Why I Set Up a Spam Filter Just for Emails From My Kids' School
There are emails about PTA meetings. There are emails about Halloween parties and reading celebrations. Fundraisers. Field trips. Instructions for parents who want to opt out of Common Core testing. There are addenda to earlier messages that misstated or omitted the location of an event or a phone number. Sometimes there are emails with the subject line “PRINCIPAL’S UPDATE,” no text in the body explaining anything, and a mystery PDF attached. Who knows what it is?
And I’m only on Monday.
I happen to have a job, a statistically normal number of friendships, and, oh yeah, the kids who are the reason for all these emails, so this oceanic volume is more than I could ever hope to keep up with. I would be stressed out by this if I felt the quality of the content merited it, if the information promised to enrich my children’s lives or strengthen our relationship with their teachers. But it doesn’t. On the whole, it feels obligatory and impersonal. It’s not thoughtfully composed. And it doesn’t speak to my kids’ passions or concerns.
When I was a kid my father had no idea what was going on in school, beyond what he saw in my report card.
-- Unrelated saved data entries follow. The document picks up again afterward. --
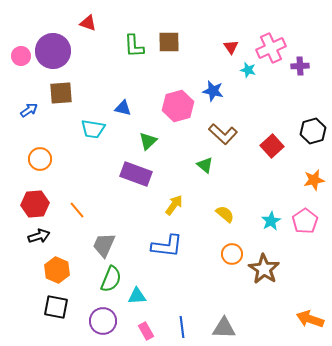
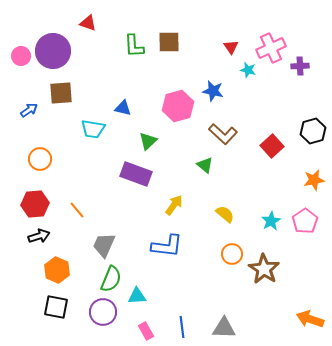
purple circle at (103, 321): moved 9 px up
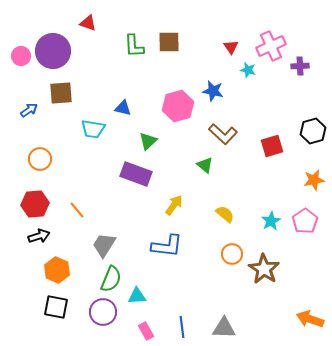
pink cross at (271, 48): moved 2 px up
red square at (272, 146): rotated 25 degrees clockwise
gray trapezoid at (104, 245): rotated 8 degrees clockwise
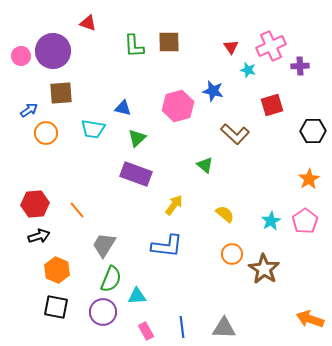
black hexagon at (313, 131): rotated 15 degrees clockwise
brown L-shape at (223, 134): moved 12 px right
green triangle at (148, 141): moved 11 px left, 3 px up
red square at (272, 146): moved 41 px up
orange circle at (40, 159): moved 6 px right, 26 px up
orange star at (314, 180): moved 5 px left, 1 px up; rotated 20 degrees counterclockwise
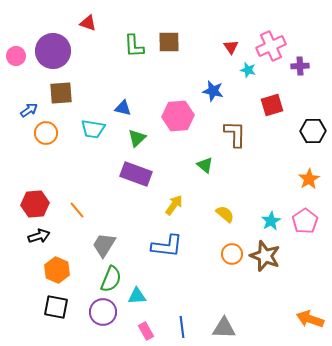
pink circle at (21, 56): moved 5 px left
pink hexagon at (178, 106): moved 10 px down; rotated 12 degrees clockwise
brown L-shape at (235, 134): rotated 132 degrees counterclockwise
brown star at (264, 269): moved 1 px right, 13 px up; rotated 12 degrees counterclockwise
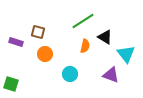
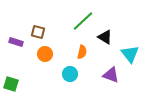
green line: rotated 10 degrees counterclockwise
orange semicircle: moved 3 px left, 6 px down
cyan triangle: moved 4 px right
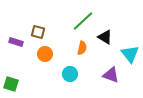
orange semicircle: moved 4 px up
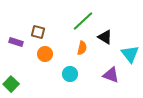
green square: rotated 28 degrees clockwise
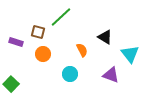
green line: moved 22 px left, 4 px up
orange semicircle: moved 2 px down; rotated 40 degrees counterclockwise
orange circle: moved 2 px left
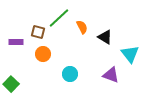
green line: moved 2 px left, 1 px down
purple rectangle: rotated 16 degrees counterclockwise
orange semicircle: moved 23 px up
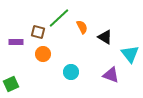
cyan circle: moved 1 px right, 2 px up
green square: rotated 21 degrees clockwise
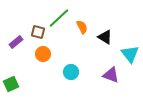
purple rectangle: rotated 40 degrees counterclockwise
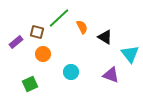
brown square: moved 1 px left
green square: moved 19 px right
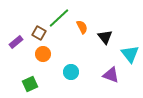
brown square: moved 2 px right, 1 px down; rotated 16 degrees clockwise
black triangle: rotated 21 degrees clockwise
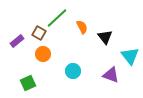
green line: moved 2 px left
purple rectangle: moved 1 px right, 1 px up
cyan triangle: moved 2 px down
cyan circle: moved 2 px right, 1 px up
green square: moved 2 px left, 1 px up
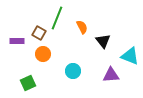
green line: rotated 25 degrees counterclockwise
black triangle: moved 2 px left, 4 px down
purple rectangle: rotated 40 degrees clockwise
cyan triangle: rotated 30 degrees counterclockwise
purple triangle: rotated 24 degrees counterclockwise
Prolific emailing is just one aspect of a culture of frenzied sharing that now seems common in schools. There is this nagging insistence that we belong, a reflexive exaltation of The Community. It’s all very foreign to me. When I was a kid my father had no idea what was going on in school, beyond what he saw in my report card. He didn’t come to school for events or meetings with teachers. He wasn’t scheduling coffee dates with the other class parents. As far as I could tell, everyone was happy with the arrangement. I see no need to have deviated from it, but here we are.
I show up for school concerts and classroom celebrations. I attend parent-teacher conferences. When I do, I give myself a little pat on the back and savor, for a moment, my present-ness. But mostly what I feel is the strange disconnect between the funny, sensitive, somewhat weird, and occasionally maddening girls I know as my daughters and the flat, featureless reports I get from the adults they’re spending every weekday with.
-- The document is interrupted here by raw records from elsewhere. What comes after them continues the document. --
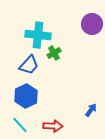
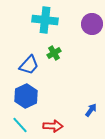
cyan cross: moved 7 px right, 15 px up
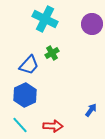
cyan cross: moved 1 px up; rotated 20 degrees clockwise
green cross: moved 2 px left
blue hexagon: moved 1 px left, 1 px up
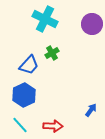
blue hexagon: moved 1 px left
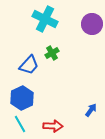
blue hexagon: moved 2 px left, 3 px down
cyan line: moved 1 px up; rotated 12 degrees clockwise
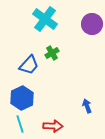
cyan cross: rotated 10 degrees clockwise
blue arrow: moved 4 px left, 4 px up; rotated 56 degrees counterclockwise
cyan line: rotated 12 degrees clockwise
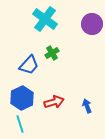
red arrow: moved 1 px right, 24 px up; rotated 18 degrees counterclockwise
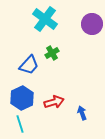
blue arrow: moved 5 px left, 7 px down
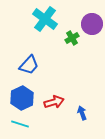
green cross: moved 20 px right, 15 px up
cyan line: rotated 54 degrees counterclockwise
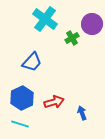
blue trapezoid: moved 3 px right, 3 px up
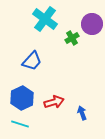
blue trapezoid: moved 1 px up
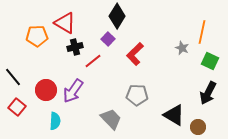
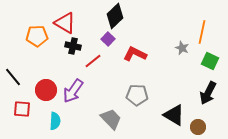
black diamond: moved 2 px left; rotated 15 degrees clockwise
black cross: moved 2 px left, 1 px up; rotated 28 degrees clockwise
red L-shape: rotated 70 degrees clockwise
red square: moved 5 px right, 2 px down; rotated 36 degrees counterclockwise
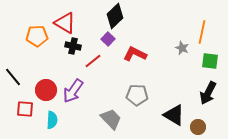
green square: rotated 18 degrees counterclockwise
red square: moved 3 px right
cyan semicircle: moved 3 px left, 1 px up
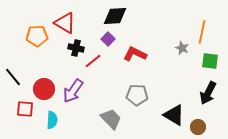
black diamond: rotated 40 degrees clockwise
black cross: moved 3 px right, 2 px down
red circle: moved 2 px left, 1 px up
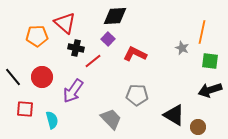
red triangle: rotated 10 degrees clockwise
red circle: moved 2 px left, 12 px up
black arrow: moved 2 px right, 3 px up; rotated 45 degrees clockwise
cyan semicircle: rotated 18 degrees counterclockwise
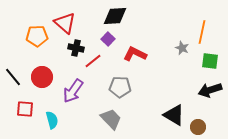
gray pentagon: moved 17 px left, 8 px up
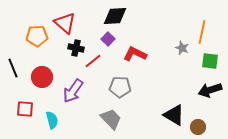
black line: moved 9 px up; rotated 18 degrees clockwise
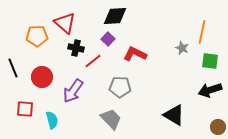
brown circle: moved 20 px right
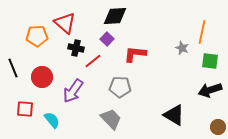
purple square: moved 1 px left
red L-shape: rotated 20 degrees counterclockwise
cyan semicircle: rotated 24 degrees counterclockwise
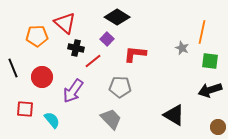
black diamond: moved 2 px right, 1 px down; rotated 35 degrees clockwise
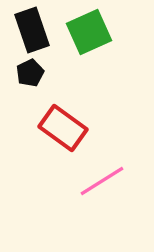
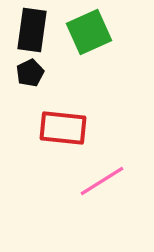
black rectangle: rotated 27 degrees clockwise
red rectangle: rotated 30 degrees counterclockwise
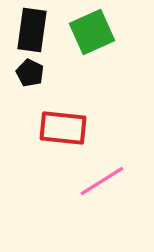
green square: moved 3 px right
black pentagon: rotated 20 degrees counterclockwise
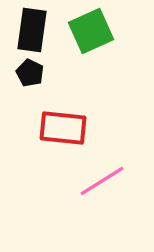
green square: moved 1 px left, 1 px up
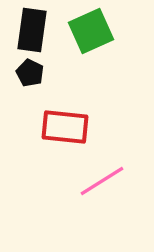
red rectangle: moved 2 px right, 1 px up
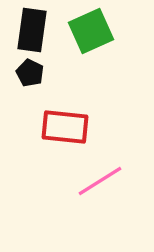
pink line: moved 2 px left
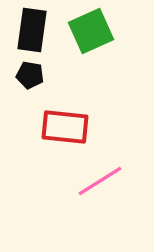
black pentagon: moved 2 px down; rotated 16 degrees counterclockwise
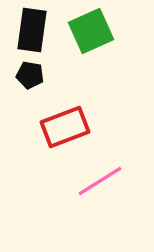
red rectangle: rotated 27 degrees counterclockwise
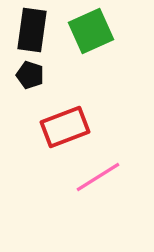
black pentagon: rotated 8 degrees clockwise
pink line: moved 2 px left, 4 px up
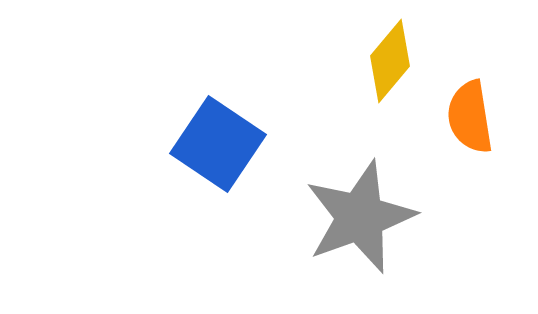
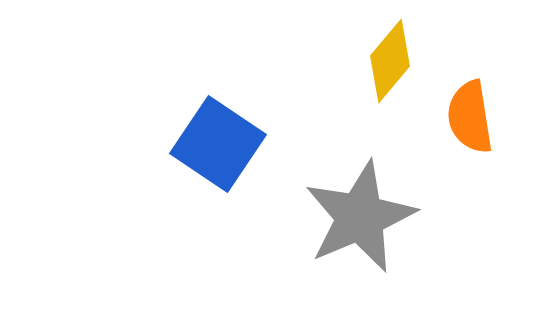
gray star: rotated 3 degrees counterclockwise
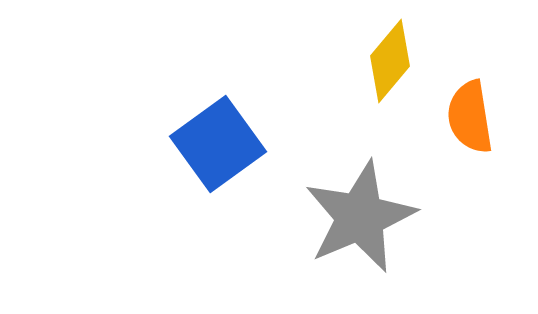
blue square: rotated 20 degrees clockwise
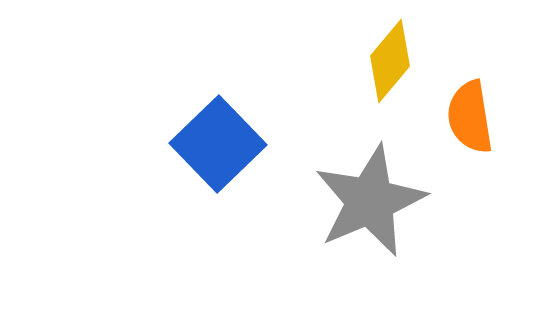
blue square: rotated 8 degrees counterclockwise
gray star: moved 10 px right, 16 px up
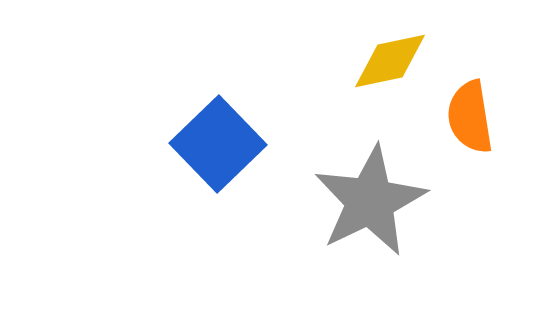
yellow diamond: rotated 38 degrees clockwise
gray star: rotated 3 degrees counterclockwise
Quantity of communication has not brought quality of interaction. For all the correspondence and the contact, our teachers and administrators don’t seem to know our kids any better. (Simple questions like “Whom does my daughter gravitate toward in class?” and “Whom does she clash with?” receive scripted non-responses necessitated by privacy regulations.)
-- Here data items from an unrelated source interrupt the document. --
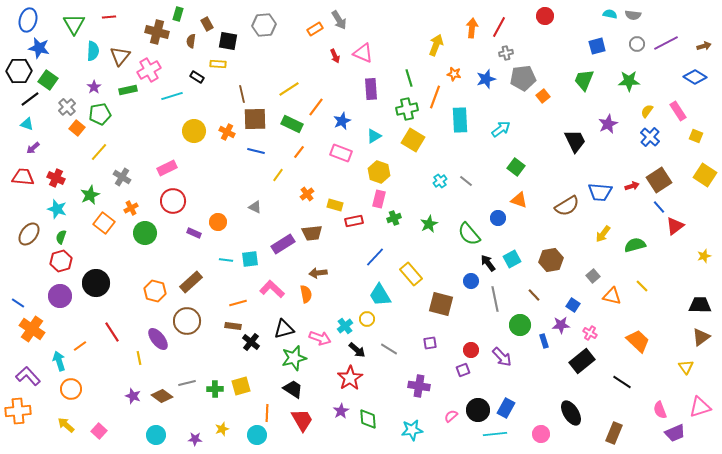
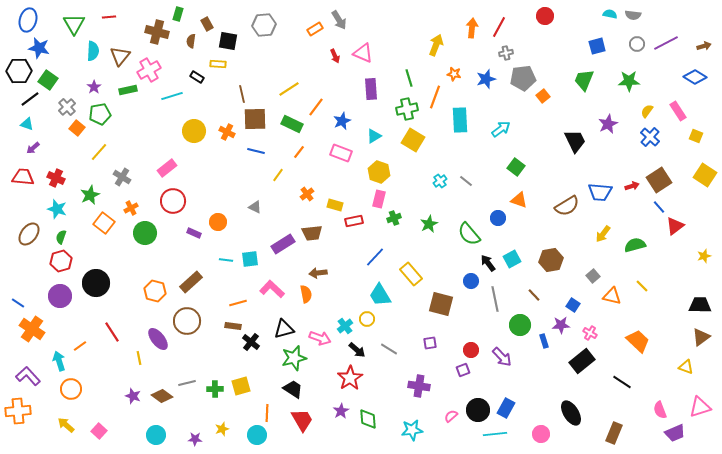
pink rectangle at (167, 168): rotated 12 degrees counterclockwise
yellow triangle at (686, 367): rotated 35 degrees counterclockwise
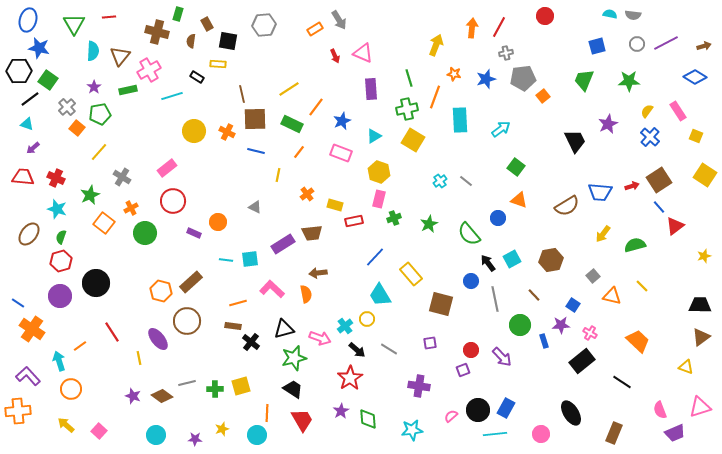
yellow line at (278, 175): rotated 24 degrees counterclockwise
orange hexagon at (155, 291): moved 6 px right
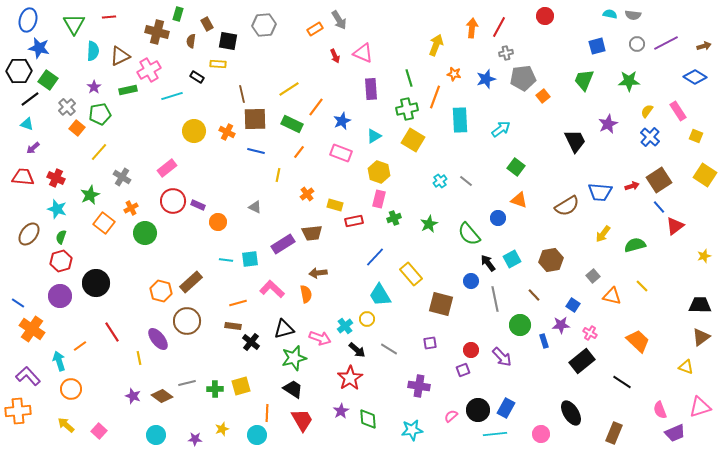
brown triangle at (120, 56): rotated 25 degrees clockwise
purple rectangle at (194, 233): moved 4 px right, 28 px up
Or perhaps, in part, it’s because of all the correspondence and contact that schools aren’t able to build better relationships with students. Given the absurdly large class sizes, standardized-test prep, and mass-shooter lockdown drills that are now permanent parts of the job description, it’s a wonder teachers have any time for close observation or one-on-one attention after they produce the Joyce Carol Oatesian reams of email they’re obliged to bang out each week.
School—public school, anyway—has become all about checking boxes. So in that spirit, I’ve decided to check a box, as well. The one that marks all of these emails as spam.